Ingebedde AI-functies in standaardsoftware worden vaak over het hoofd gezien, maar vallen wel degelijk onder de AI Act als ze beslissingen ondersteunen in hoog-risico domeinen zoals personeelsbeheer of kredietverlening. Inventariseer actief welke AI-functionaliteiten aanwezig zijn in je bestaande softwarepaketten — vraag dit na bij leveranciers als het niet duidelijk is — en neem ze op in je AI-register. Als de leverancier de aanbieder is, controleer dan of zij hun documentatieverplichtingen hebben nageleefd.
Hoe zorg ik ervoor dat mijn AI-documentatie up-to-date blijft naarmate de regelgeving evolueert?
Wijs een verantwoordelijke aan — bijvoorbeeld een AI-coördinator of een bestaande compliance-functionaris — die de ontwikkelingen rondom de AI Act actief volgt, waaronder richtsnoeren van het AI Office en updates van nationale toezichthouders. Koppel je AI-register aan een vaste reviewcyclus, minimaal jaarlijks of bij elke significante wijziging in een systeem of de regelgeving. Abonneer je op updates van het Europees AI Office en relevante nationale autoriteiten om tijdig te reageren op nieuwe verplichtingen of gewijzigde interpretaties.
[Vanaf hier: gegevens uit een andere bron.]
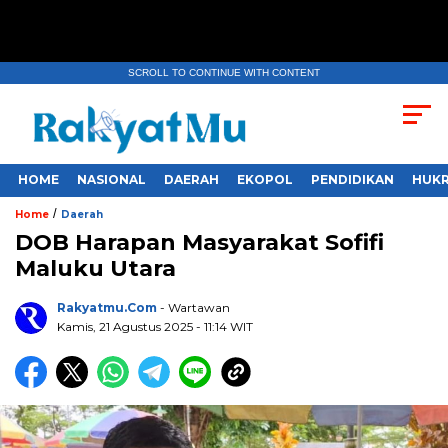
SCROLL TO CONTINUE WITH CONTENT
HOME
NASIONAL
DAERAH
EKOPOL
PENDIDIKAN
HUKR
/
Home
Daerah
DOB Harapan Masyarakat Sofifi
Maluku Utara
Rakyatmu.com
- Wartawan
Kamis, 21 Agustus 2025
- 11:14 WIT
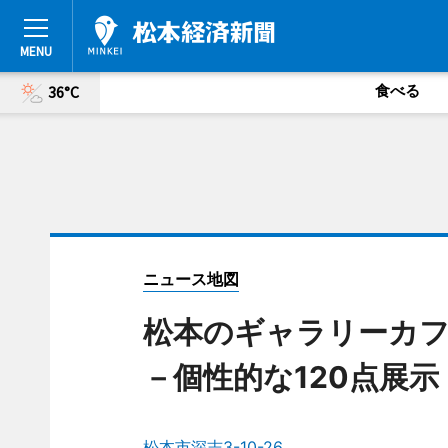
食べる
36°C
ニュース地図
松本のギャラリーカフ
－個性的な120点展示
松本市深志3-10-26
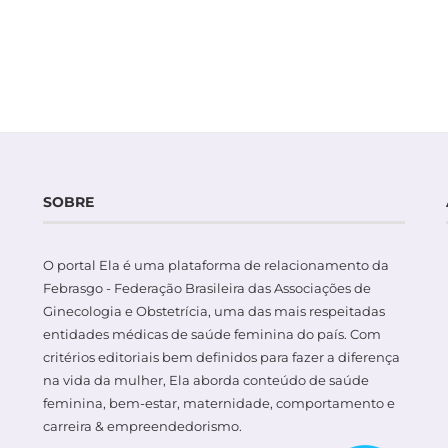
SOBRE
O portal Ela é uma plataforma de relacionamento da
Febrasgo - Federação Brasileira das Associações de
Ginecologia e Obstetrícia, uma das mais respeitadas
entidades médicas de saúde feminina do país. Com
critérios editoriais bem definidos para fazer a diferença
na vida da mulher, Ela aborda conteúdo de saúde
feminina, bem-estar, maternidade, comportamento e
carreira & empreendedorismo.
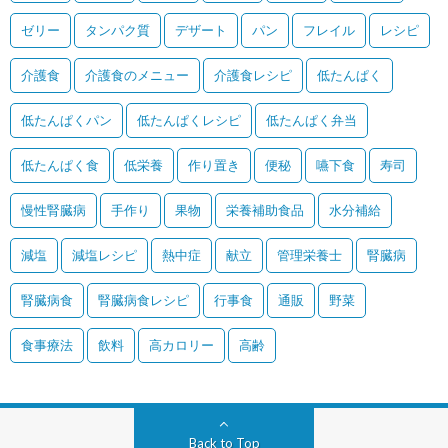
ゼリー
タンパク質
デザート
パン
フレイル
レシピ
介護食
介護食のメニュー
介護食レシピ
低たんぱく
低たんぱくパン
低たんぱくレシピ
低たんぱく弁当
低たんぱく食
低栄養
作り置き
便秘
嚥下食
寿司
慢性腎臓病
手作り
果物
栄養補助食品
水分補給
減塩
減塩レシピ
熱中症
献立
管理栄養士
腎臓病
腎臓病食
腎臓病食レシピ
行事食
通販
野菜
食事療法
飲料
高カロリー
高齢
Back to Top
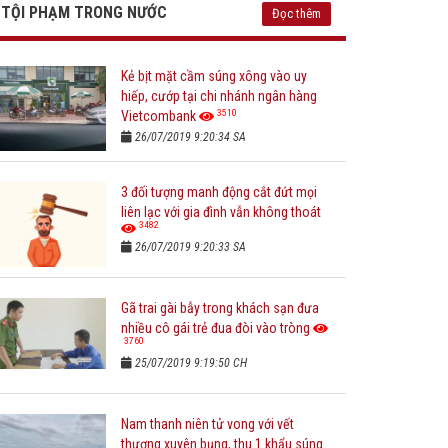
TỘI PHẠM TRONG NƯỚC
Đọc thêm
Kẻ bịt mặt cầm súng xông vào uy
hiếp, cướp tại chi nhánh ngân hàng
3510
Vietcombank
26/07/2019 9:20:34 SA
3 đối tượng manh động cắt đứt mọi
liên lạc với gia đình vẫn không thoát
3482
26/07/2019 9:20:33 SA
Gã trai gài bẫy trong khách sạn đưa
nhiều cô gái trẻ đua đòi vào tròng
3760
25/07/2019 9:19:50 CH
Nam thanh niên tử vong với vết
thương xuyên bụng, thu 1 khẩu súng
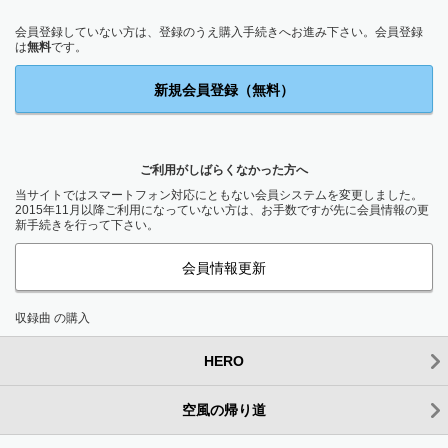
会員登録していない方は、登録のうえ購入手続きへお進み下さい。会員登録
は
無料
です。
新規会員登録（無料）
ご利用がしばらくなかった方へ
当サイトではスマートフォン対応にともない会員システムを変更しました。
2015年11月以降ご利用になっていない方は、お手数ですが先に会員情報の更
新手続きを行って下さい。
会員情報更新
収録曲 の購入
HERO
空風の帰り道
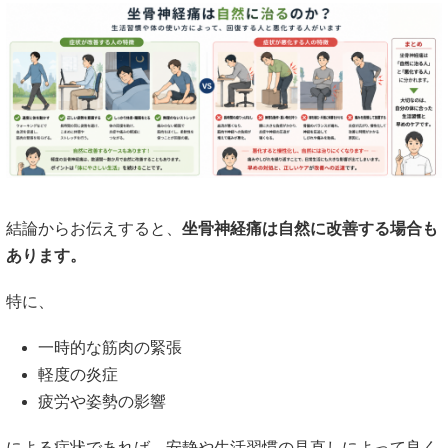
結論からお伝えすると、
坐骨神経痛は自然に改善する場合も
あります。
特に、
一時的な筋肉の緊張
軽度の炎症
疲労や姿勢の影響
による症状であれば、安静や生活習慣の見直しによって良く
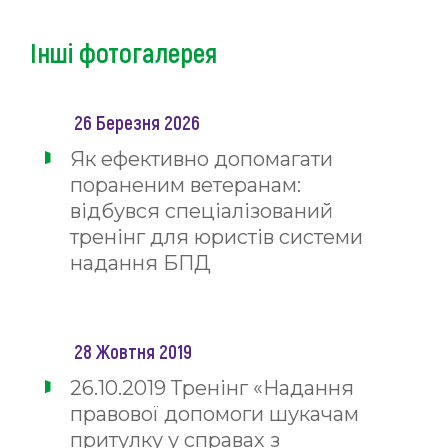
Інші фотогалерея
26 Березня 2026
Як ефективно допомагати
пораненим ветеранам:
відбувся спеціалізований
тренінг для юристів системи
надання БПД
28 Жовтня 2019
26.10.2019 Тренінг «Надання
правової допомоги шукачам
притулку у справах з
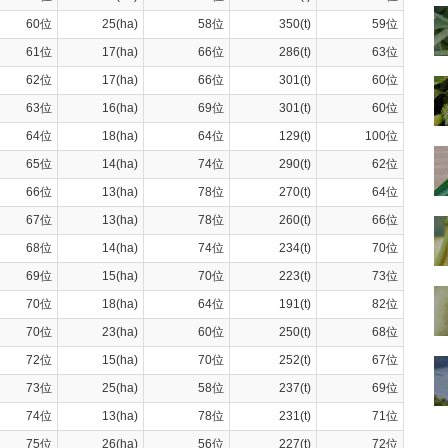
60位
25(ha)
58位
350(t)
59位
61位
17(ha)
66位
286(t)
63位
62位
17(ha)
66位
301(t)
60位
63位
16(ha)
69位
301(t)
60位
64位
18(ha)
64位
129(t)
100位
65位
14(ha)
74位
290(t)
62位
66位
13(ha)
78位
270(t)
64位
67位
13(ha)
78位
260(t)
66位
68位
14(ha)
74位
234(t)
70位
69位
15(ha)
70位
223(t)
73位
70位
18(ha)
64位
191(t)
82位
70位
23(ha)
60位
250(t)
68位
72位
15(ha)
70位
252(t)
67位
73位
25(ha)
58位
237(t)
69位
74位
13(ha)
78位
231(t)
71位
75位
26(ha)
56位
227(t)
72位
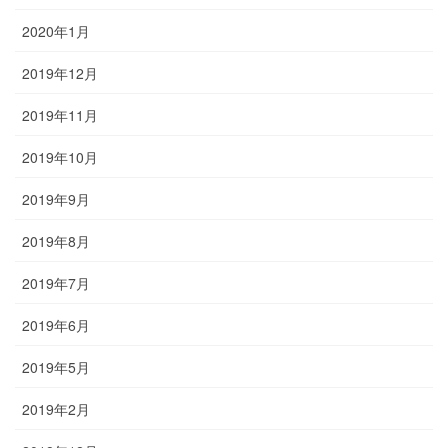
2020年1月
2019年12月
2019年11月
2019年10月
2019年9月
2019年8月
2019年7月
2019年6月
2019年5月
2019年2月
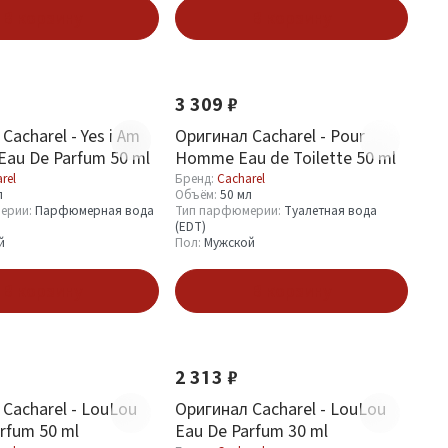
В корзину
В корзину
3 309 ₽
Cacharel - Yes i Am
Оригинал Cacharel - Pour
 Eau De Parfum 50 ml
Homme Eau de Toilette 50 ml
rel
Бренд:
Cacharel
л
Объём:
50 мл
ерии:
Парфюмерная вода
Тип парфюмерии:
Туалетная вода
(EDT)
й
Пол:
Мужской
В корзину
В корзину
2 313 ₽
Cacharel - LouLou
Оригинал Cacharel - LouLou
rfum 50 ml
Eau De Parfum 30 ml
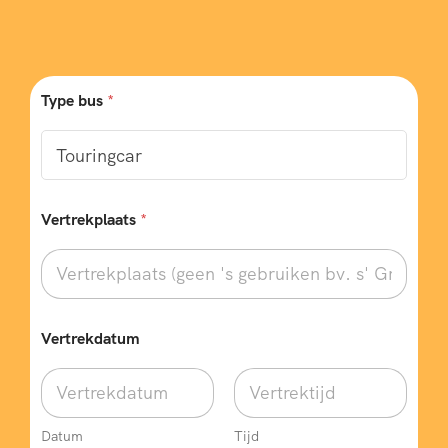
Type bus
*
Vertrekplaats
*
Vertrekdatum
Datum
Tijd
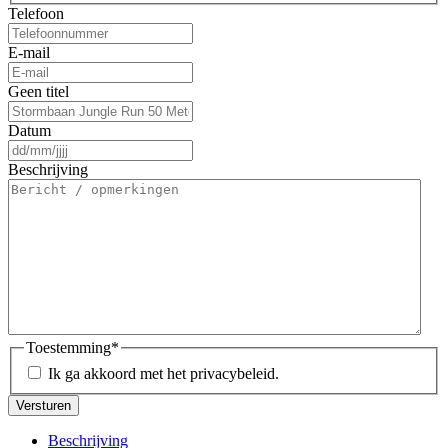
Telefoon
E-mail
Geen titel
Datum
DD
slash
Beschrijving
MM
slash
JJJJ
Toestemming
*
Ik ga akkoord met het privacybeleid.
Beschrijving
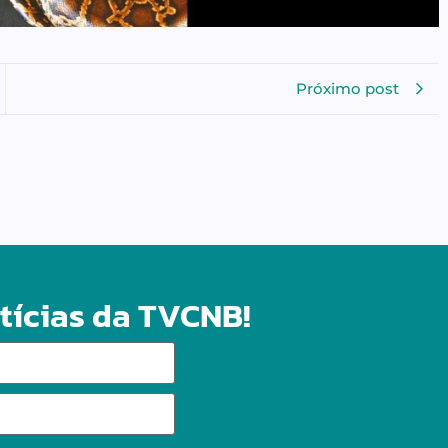
Próximo post
tícias da TVCNB!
Kunnen medewerkers persoonlijk aansprakelijk worden gesteld als AI-documentatie niet op orde is?
De AI Act richt zich primair op organisaties als juridische entiteiten, niet op individuele medewerkers. Toch kan binnen een organisatie interne aansprakelijkheid ontstaan als een medewerker aantoonbaar nalatig is geweest in het naleven van vastgelegde procedures. Zorg daarom voor heldere taakverdeling in je AI governance — leg vast wie verantwoordelijk is voor documentatie, classificatie en toezicht — en zorg dat medewerkers voldoende zijn getraind op hun verplichtingen conform Artikel 4 van de AI Act.